BERLIN (Reuters) - Germany’s governing coalition has agreed the outlines of an 8.50 euro ($12) per hour minimum wage to be introduced next year, covering all but the roughly one million long-term unemployed, sources close to the talks said on Tuesday.
Under the deal, companies can pay the long-term unemployed less than the legal minimum wage for the first six months of a new job, a concession conservatives in the coalition had pushed for.
Labor Minister Andrea Nahles, a member of the Social Democrats (SPD), had intended the exemption to apply only to those long-term unemployed whose employers received subsidies for them - fewer than 20,000 people a year in previous years.
Germany’s right-left cabinet, made up of Chancellor Angela Merkel’s conservatives and the SPD, is expected to agree on the compromise at a meeting on Wednesday and the law is meant to go through Bundestag lower house of parliament by July.

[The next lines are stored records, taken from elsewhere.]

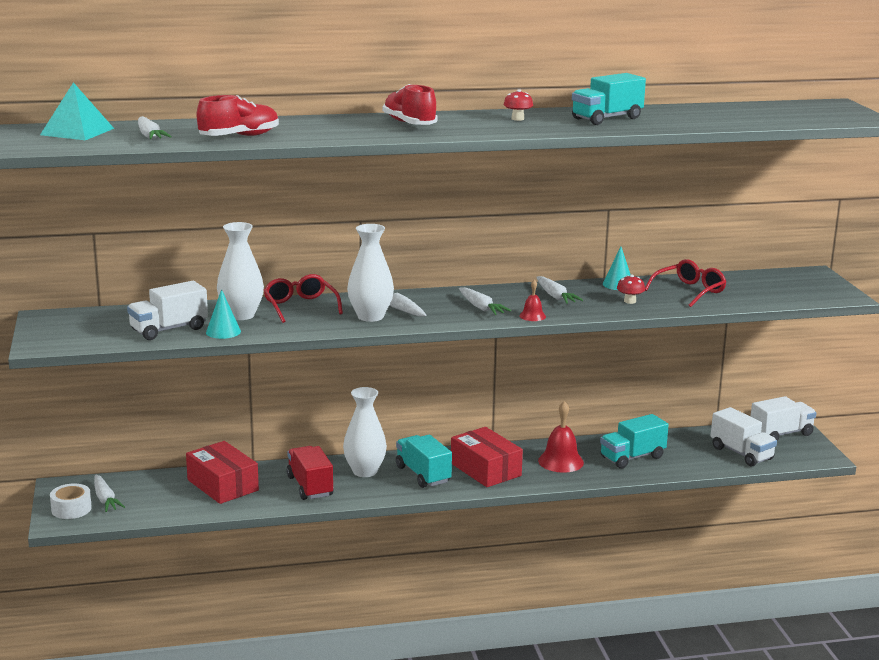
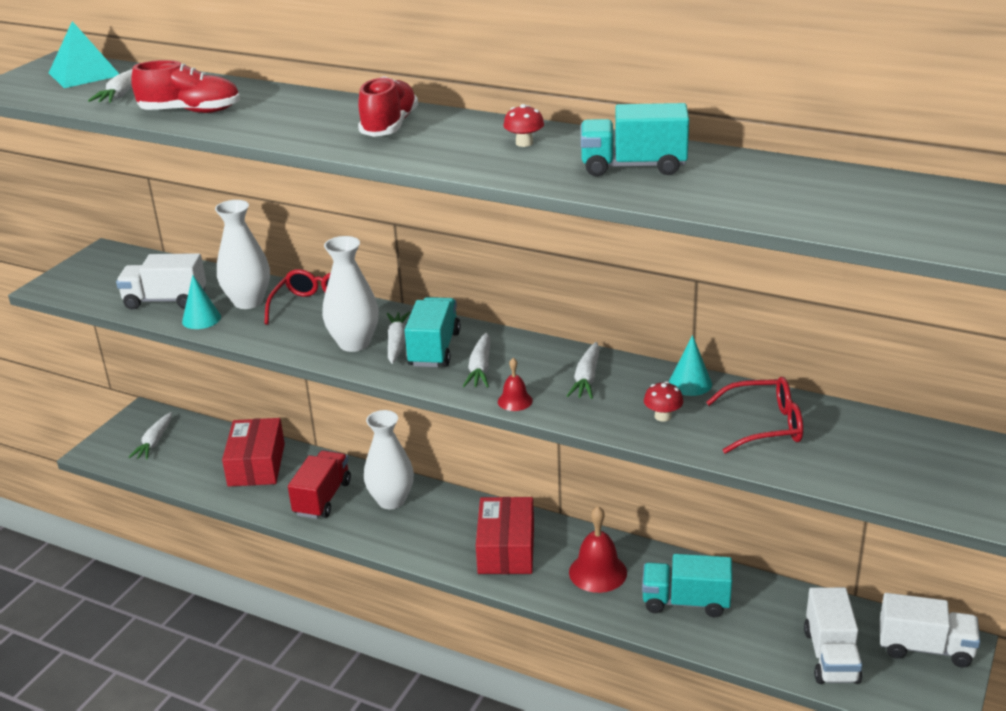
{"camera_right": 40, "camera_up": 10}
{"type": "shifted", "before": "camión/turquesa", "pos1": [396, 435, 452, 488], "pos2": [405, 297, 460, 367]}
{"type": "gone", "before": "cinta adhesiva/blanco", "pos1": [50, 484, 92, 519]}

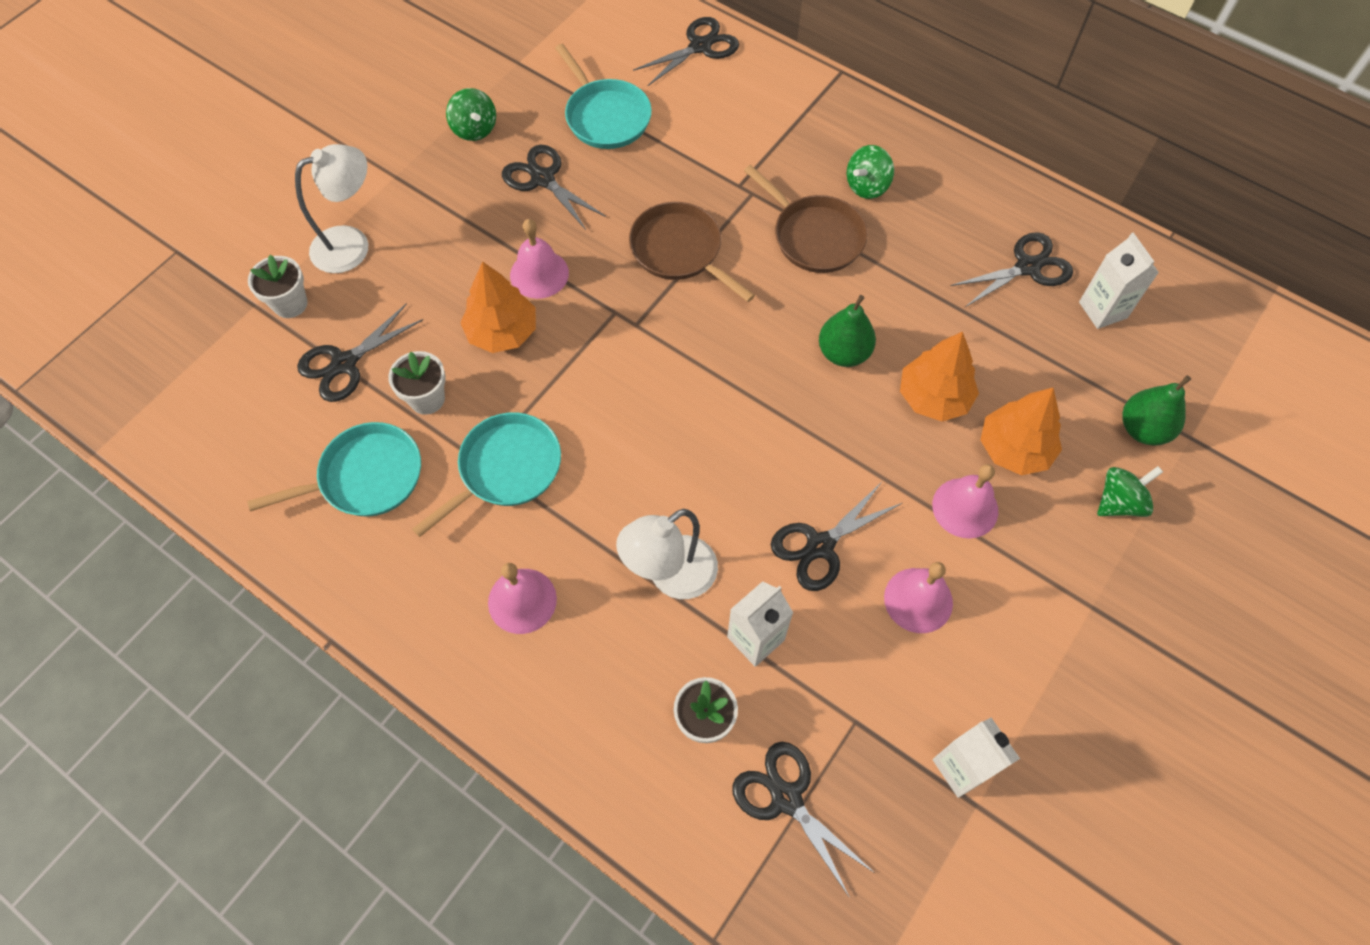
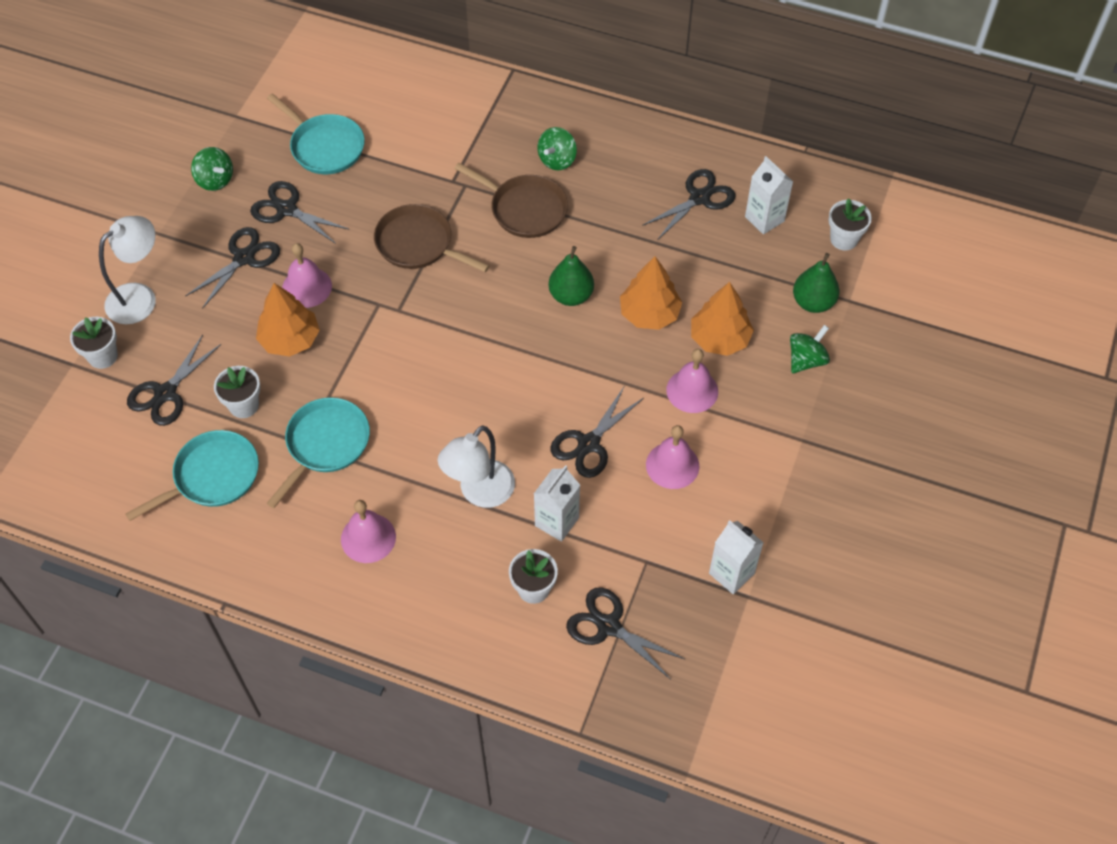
{"camera_right": -15, "camera_up": -5}
{"type": "shifted", "before": "tijeras/negro", "pos1": [633, 17, 739, 86], "pos2": [185, 227, 280, 309]}
{"type": "new", "after": "maceta/blanco", "pos2": [828, 198, 872, 250]}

The planned nationwide minimum wage is a signature deal of the coalition following last year’s election, from which Merkel emerged victorious. But employer lobbies have denounced the plan, saying it would cost jobs and introduce too much regulation.
Of the 28 European Union countries, 21 have minimum wages, the latest data shows. EU states without minimum wages tend to have smaller low-wage sectors than Germany and a bigger proportion of their workers are covered by collective wage deals between unions and employers.

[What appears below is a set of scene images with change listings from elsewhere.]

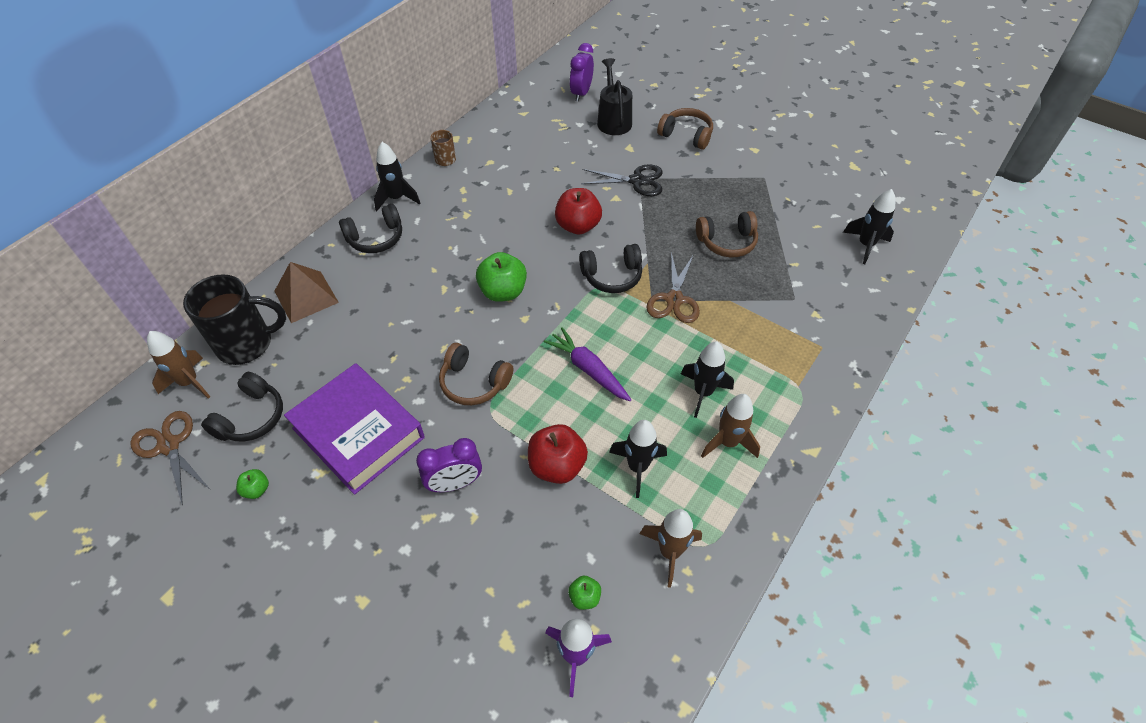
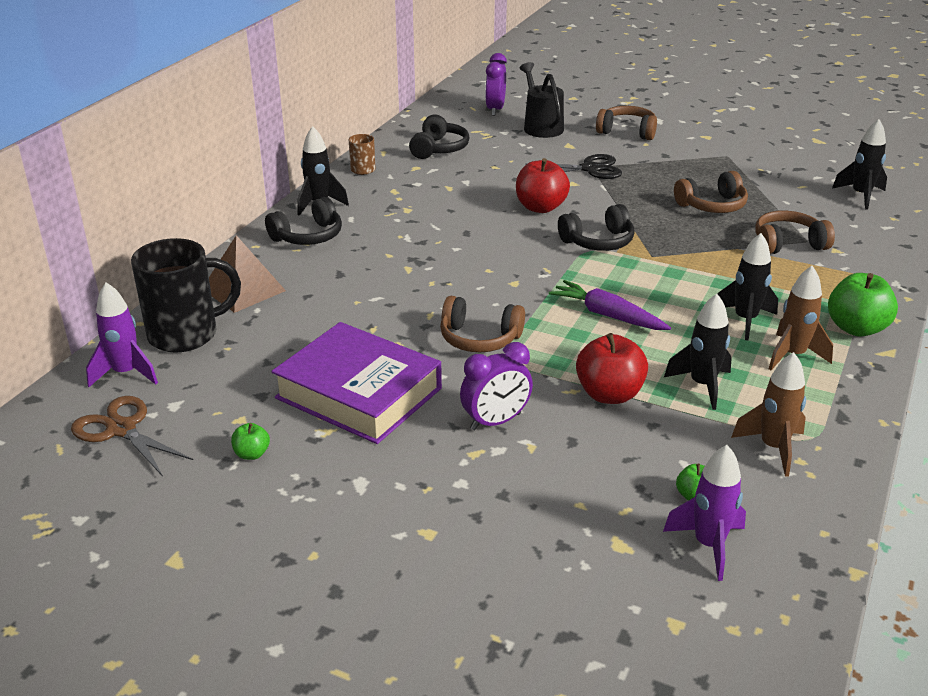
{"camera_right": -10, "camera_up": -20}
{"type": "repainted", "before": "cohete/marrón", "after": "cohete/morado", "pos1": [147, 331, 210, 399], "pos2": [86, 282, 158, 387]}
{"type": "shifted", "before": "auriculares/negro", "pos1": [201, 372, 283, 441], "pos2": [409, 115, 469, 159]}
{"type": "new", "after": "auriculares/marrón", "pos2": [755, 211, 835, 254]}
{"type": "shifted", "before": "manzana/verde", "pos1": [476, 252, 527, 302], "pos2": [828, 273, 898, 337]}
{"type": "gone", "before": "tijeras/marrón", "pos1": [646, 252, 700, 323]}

The proportion of workers covered by such deals in Germany has fallen to 59 percent of the workforce from more than 70 percent in 1998, according to the trade union-funded Hans Boeckler Foundation.
Other countries have made the minimum wage lower for young people and apprentices to help those with limited experience or skills find work.
The deal is likely to apply to workers from age 18, even though employers wanted it to apply only to workers aged 21 or older.
Slightly more than a tenth of workers in western Germany earn less than the proposed 8.50 euros an hour, compared with a quarter of workers in eastern Germany, according to data from the IWH institute.